Ini disebut akibat lambatnya negosiasi dengan sejumlah negara asal pekerja migran termasuk Indonesia dan Bangladesh, terutama soal perlindungan pekerja.

Indonesia hingga kini belum memberi konfirmasi soal negosiasi pekerja migran, sementara Bangladesh sudah memberi pernyataan, dilansir dari cnbcindonesia.com.

"Fokus utama kami adalah kesejahteraan dan hak-hak pekerja kami," kata Menteri Kesejahteraan Ekspatriat dan Ketenagakerjaan Luar Negeri Bangladesh, Imran Ahmed.

"Kami memastikan mereka mendapatkan upah standar, mereka memiliki akomodasi yang layak, mereka menghabiskan biaya minimum untuk migrasi dan mereka mendapatkan semua jaminan sosial lainnya."

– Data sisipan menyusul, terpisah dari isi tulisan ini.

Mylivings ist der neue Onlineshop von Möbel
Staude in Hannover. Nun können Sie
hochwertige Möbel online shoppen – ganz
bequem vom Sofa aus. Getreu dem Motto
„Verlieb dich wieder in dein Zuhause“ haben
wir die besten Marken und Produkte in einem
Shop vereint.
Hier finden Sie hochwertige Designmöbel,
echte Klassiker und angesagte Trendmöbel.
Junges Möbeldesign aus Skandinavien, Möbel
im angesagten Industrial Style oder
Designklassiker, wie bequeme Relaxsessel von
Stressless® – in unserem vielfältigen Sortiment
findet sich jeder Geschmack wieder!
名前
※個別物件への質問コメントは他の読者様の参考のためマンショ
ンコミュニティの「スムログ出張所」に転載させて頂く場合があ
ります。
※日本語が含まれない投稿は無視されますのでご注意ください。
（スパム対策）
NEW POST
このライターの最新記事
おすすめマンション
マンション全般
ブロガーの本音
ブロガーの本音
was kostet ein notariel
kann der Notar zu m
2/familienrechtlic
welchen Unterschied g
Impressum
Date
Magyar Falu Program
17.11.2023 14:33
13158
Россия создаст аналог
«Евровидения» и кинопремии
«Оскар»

Pernyataan ini kemungkinan terkait rilis dari Amerika Serikat (AS) soal "kerja paksa" di beberapa perusahaan Malaysia dalam dua tahun terakhir. Negeri Paman Sam sebelumnya juga telah memberi sanksi tujuh perusahaan karena itu.

Sebenarnya, belum ada riset resmi soal pengaruh "kiamat" pekerja migran ini ke ekonomi Malaysia. Namun merujuk indeks PMI manufaktur Malaysia ada penurunan menjadi 50,1 pada Mei dari 51,6 pada April.

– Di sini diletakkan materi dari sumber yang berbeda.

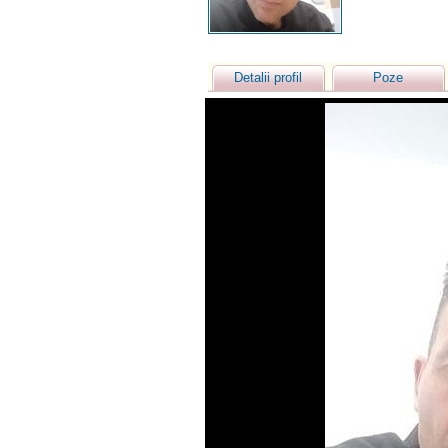
Detalii profil
Poze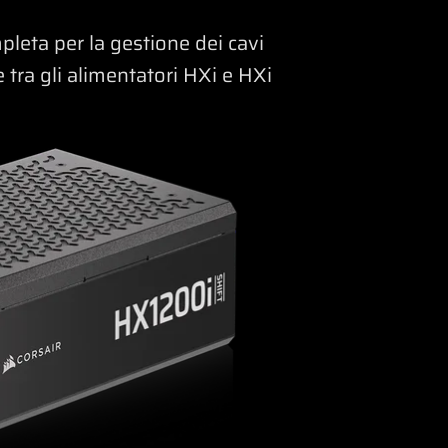
leta per la gestione dei cavi
 tra gli alimentatori HXi e HXi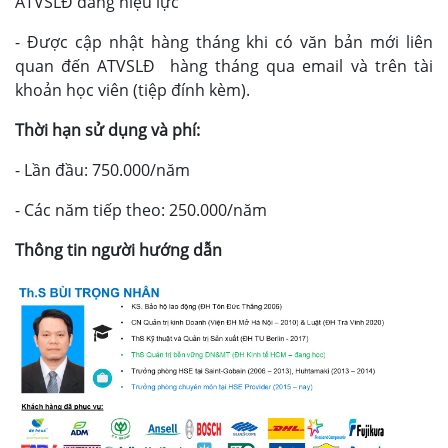
ATVSLĐ đang hiệu lực
- Được cập nhật hàng tháng khi có văn bản mới liên
quan đến ATVSLĐ hàng tháng qua email và trên tài
khoản học viên (tiệp đính kèm).
Thời hạn sử dụng và phí:
- Lần đầu: 750.000/năm
- Các năm tiếp theo: 250.000/năm
Thông tin người hướng dẫn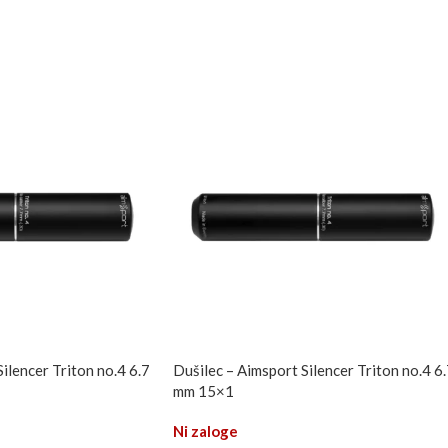
ilencer Triton no.4 6.7
Dušilec – Aimsport Silencer Triton no.4 6
mm 15×1
Ni zaloge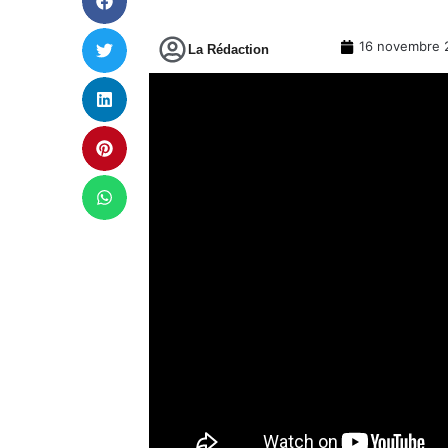
16 novembre 
La Rédaction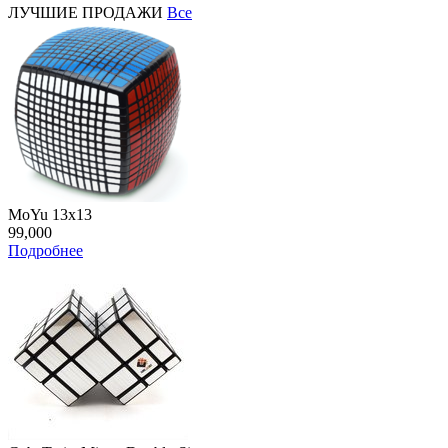
ЛУЧШИЕ ПРОДАЖИ
Все
MoYu 13x13
99,000
Подробнее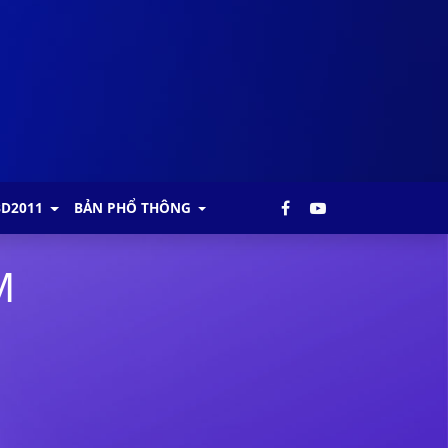
BD2011
BẢN PHỔ THÔNG
M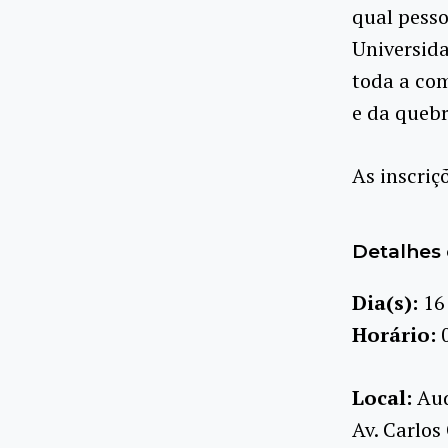
qual pesso
Universida
toda a com
e da quebr
As inscriç
Detalhes 
Dia(s):
16
Horário:
Local:
Aud
Av. Carlos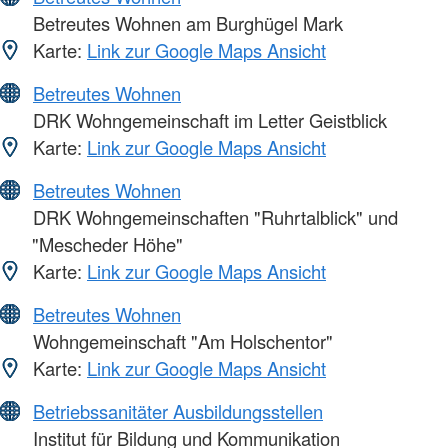
Betreutes Wohnen am Burghügel Mark
Karte:
Link zur Google Maps Ansicht
Betreutes Wohnen
DRK Wohngemeinschaft im Letter Geistblick
Karte:
Link zur Google Maps Ansicht
Betreutes Wohnen
DRK Wohngemeinschaften "Ruhrtalblick" und
"Mescheder Höhe"
Karte:
Link zur Google Maps Ansicht
Betreutes Wohnen
Wohngemeinschaft "Am Holschentor"
Karte:
Link zur Google Maps Ansicht
Betriebssanitäter Ausbildungsstellen
Institut für Bildung und Kommunikation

Menurut data S&P Global, hampir tidak tersisa dalam ekspansi. Karena sektor ini kehilangan sebagian besar pekerjaan sejak Agustus 2020.

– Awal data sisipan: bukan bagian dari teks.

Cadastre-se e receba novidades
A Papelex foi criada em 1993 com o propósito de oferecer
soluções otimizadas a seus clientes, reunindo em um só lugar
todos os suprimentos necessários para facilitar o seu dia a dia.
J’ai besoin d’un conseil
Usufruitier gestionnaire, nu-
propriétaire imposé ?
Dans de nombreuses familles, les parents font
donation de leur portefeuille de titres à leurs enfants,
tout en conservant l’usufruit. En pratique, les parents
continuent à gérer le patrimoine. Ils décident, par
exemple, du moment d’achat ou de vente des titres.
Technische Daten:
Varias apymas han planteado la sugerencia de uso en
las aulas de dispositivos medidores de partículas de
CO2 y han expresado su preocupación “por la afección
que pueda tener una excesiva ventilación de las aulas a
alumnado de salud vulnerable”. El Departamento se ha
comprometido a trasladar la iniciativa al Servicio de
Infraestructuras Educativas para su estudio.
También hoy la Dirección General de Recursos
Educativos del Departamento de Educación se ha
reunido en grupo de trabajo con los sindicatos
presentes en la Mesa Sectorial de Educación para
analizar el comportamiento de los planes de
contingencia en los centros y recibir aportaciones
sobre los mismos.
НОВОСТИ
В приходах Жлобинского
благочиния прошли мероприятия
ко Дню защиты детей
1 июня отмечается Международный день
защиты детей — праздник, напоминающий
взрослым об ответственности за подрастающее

Industri sawit, yang menyumbang 5% ekonomi Malaysia pun memberi peringatan, sebab akan ada 3 juta ton panen hilang tahun 2022 ini karena busuk buah tidak dipetik, yang berarti kerugian lebih dari US$ 4 miliar.

Sementara industri sarung tangan karet memperkirakan US$ 700 juta pendapatan yang hilang tahun ini jika kekurangan tenaga kerja terus berlanjut.